━━━━━ WORKING DATA ━━━━━

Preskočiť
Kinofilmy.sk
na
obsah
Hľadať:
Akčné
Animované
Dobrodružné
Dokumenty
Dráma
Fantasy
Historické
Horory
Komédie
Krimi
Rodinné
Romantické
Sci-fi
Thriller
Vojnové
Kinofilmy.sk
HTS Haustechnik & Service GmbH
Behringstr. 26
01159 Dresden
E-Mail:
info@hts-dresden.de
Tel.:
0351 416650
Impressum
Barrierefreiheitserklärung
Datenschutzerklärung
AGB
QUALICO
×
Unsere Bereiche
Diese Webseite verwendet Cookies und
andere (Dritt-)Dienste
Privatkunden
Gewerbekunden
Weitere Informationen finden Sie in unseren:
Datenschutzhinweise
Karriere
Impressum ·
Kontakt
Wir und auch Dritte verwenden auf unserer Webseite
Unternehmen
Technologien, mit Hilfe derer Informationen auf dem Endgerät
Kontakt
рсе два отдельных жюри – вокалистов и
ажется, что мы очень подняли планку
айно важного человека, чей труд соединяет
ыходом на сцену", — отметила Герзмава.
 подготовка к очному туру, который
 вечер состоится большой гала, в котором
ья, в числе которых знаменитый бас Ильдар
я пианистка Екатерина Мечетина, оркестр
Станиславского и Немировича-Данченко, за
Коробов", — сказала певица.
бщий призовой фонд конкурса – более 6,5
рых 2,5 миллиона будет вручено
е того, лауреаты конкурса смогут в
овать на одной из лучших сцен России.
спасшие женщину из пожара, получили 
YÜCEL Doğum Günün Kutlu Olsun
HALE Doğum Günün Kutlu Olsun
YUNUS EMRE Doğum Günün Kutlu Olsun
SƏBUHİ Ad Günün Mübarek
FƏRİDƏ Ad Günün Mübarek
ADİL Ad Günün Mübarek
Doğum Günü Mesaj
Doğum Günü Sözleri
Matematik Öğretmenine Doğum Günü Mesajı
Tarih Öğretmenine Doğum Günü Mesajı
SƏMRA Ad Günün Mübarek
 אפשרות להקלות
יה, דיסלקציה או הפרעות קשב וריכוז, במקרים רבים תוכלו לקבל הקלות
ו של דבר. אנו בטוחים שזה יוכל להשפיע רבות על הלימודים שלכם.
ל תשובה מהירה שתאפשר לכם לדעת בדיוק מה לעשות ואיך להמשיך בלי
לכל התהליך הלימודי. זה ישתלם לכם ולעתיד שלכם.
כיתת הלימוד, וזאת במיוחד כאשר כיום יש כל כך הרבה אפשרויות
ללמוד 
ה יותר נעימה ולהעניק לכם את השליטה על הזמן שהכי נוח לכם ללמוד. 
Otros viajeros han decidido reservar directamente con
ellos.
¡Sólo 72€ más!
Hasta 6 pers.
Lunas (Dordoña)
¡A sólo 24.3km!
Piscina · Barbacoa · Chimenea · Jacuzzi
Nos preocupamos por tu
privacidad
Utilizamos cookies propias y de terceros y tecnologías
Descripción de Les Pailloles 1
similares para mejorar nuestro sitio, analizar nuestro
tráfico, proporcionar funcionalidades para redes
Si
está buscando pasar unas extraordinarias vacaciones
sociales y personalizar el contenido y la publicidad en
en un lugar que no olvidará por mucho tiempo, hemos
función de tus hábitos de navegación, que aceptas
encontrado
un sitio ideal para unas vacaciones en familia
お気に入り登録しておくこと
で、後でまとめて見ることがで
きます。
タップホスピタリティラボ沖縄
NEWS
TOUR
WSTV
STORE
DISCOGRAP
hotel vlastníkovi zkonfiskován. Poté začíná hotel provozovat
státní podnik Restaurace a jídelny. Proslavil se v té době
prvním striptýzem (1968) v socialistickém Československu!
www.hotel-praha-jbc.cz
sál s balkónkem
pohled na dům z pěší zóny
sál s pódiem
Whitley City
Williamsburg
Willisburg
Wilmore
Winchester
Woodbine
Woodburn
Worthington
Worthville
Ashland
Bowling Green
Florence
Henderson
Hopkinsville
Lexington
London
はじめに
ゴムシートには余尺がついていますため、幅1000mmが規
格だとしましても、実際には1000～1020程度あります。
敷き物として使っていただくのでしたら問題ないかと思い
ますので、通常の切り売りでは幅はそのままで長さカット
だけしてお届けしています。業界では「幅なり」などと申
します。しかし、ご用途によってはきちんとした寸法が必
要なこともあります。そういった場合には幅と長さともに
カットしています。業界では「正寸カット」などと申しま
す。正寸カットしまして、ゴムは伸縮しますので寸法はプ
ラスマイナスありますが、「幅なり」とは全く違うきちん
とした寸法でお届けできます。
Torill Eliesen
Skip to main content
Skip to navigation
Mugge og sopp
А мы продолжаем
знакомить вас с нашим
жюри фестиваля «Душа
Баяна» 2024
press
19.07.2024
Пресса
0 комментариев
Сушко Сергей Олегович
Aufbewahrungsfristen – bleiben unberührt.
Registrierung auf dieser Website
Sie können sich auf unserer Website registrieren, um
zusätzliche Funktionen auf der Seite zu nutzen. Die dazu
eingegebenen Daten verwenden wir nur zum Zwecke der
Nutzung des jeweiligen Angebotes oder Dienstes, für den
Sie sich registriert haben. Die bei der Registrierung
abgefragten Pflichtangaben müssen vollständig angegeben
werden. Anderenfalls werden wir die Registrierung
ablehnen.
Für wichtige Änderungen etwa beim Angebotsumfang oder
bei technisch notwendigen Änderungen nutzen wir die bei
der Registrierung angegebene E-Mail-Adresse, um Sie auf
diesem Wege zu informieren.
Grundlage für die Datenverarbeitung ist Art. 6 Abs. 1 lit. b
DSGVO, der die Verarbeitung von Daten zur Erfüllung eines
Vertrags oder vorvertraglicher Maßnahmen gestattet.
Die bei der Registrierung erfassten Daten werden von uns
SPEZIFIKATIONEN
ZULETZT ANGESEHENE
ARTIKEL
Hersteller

━━━━━

* YOUR INSTRUCTIONS
Rewrite the stretch of the material from the beginning through the line that contains "לכל התהליך הלימודי. זה ישתלם לכם ולעתיד שלכם.", changing "Kontakt" to "Contact" wherever it occurs and keeping everything else as it is.

* SOLUTION BELOW
Preskočiť
Kinofilmy.sk
na
obsah
Hľadať:
Akčné
Animované
Dobrodružné
Dokumenty
Dráma
Fantasy
Historické
Horory
Komédie
Krimi
Rodinné
Romantické
Sci-fi
Thriller
Vojnové
Kinofilmy.sk
HTS Haustechnik & Service GmbH
Behringstr. 26
01159 Dresden
E-Mail:
info@hts-dresden.de
Tel.:
0351 416650
Impressum
Barrierefreiheitserklärung
Datenschutzerklärung
AGB
QUALICO
×
Unsere Bereiche
Diese Webseite verwendet Cookies und
andere (Dritt-)Dienste
Privatkunden
Gewerbekunden
Weitere Informationen finden Sie in unseren:
Datenschutzhinweise
Karriere
Impressum ·
Contact
Wir und auch Dritte verwenden auf unserer Webseite
Unternehmen
Technologien, mit Hilfe derer Informationen auf dem Endgerät
Contact
рсе два отдельных жюри – вокалистов и
ажется, что мы очень подняли планку
айно важного человека, чей труд соединяет
ыходом на сцену", — отметила Герзмава.
 подготовка к очному туру, который
 вечер состоится большой гала, в котором
ья, в числе которых знаменитый бас Ильдар
я пианистка Екатерина Мечетина, оркестр
Станиславского и Немировича-Данченко, за
Коробов", — сказала певица.
бщий призовой фонд конкурса – более 6,5
рых 2,5 миллиона будет вручено
е того, лауреаты конкурса смогут в
овать на одной из лучших сцен России.
спасшие женщину из пожара, получили 
YÜCEL Doğum Günün Kutlu Olsun
HALE Doğum Günün Kutlu Olsun
YUNUS EMRE Doğum Günün Kutlu Olsun
SƏBUHİ Ad Günün Mübarek
FƏRİDƏ Ad Günün Mübarek
ADİL Ad Günün Mübarek
Doğum Günü Mesaj
Doğum Günü Sözleri
Matematik Öğretmenine Doğum Günü Mesajı
Tarih Öğretmenine Doğum Günü Mesajı
SƏMRA Ad Günün Mübarek
 אפשרות להקלות
יה, דיסלקציה או הפרעות קשב וריכוז, במקרים רבים תוכלו לקבל הקלות
ו של דבר. אנו בטוחים שזה יוכל להשפיע רבות על הלימודים שלכם.
ל תשובה מהירה שתאפשר לכם לדעת בדיוק מה לעשות ואיך להמשיך בלי
לכל התהליך הלימודי. זה ישתלם לכם ולעתיד שלכם.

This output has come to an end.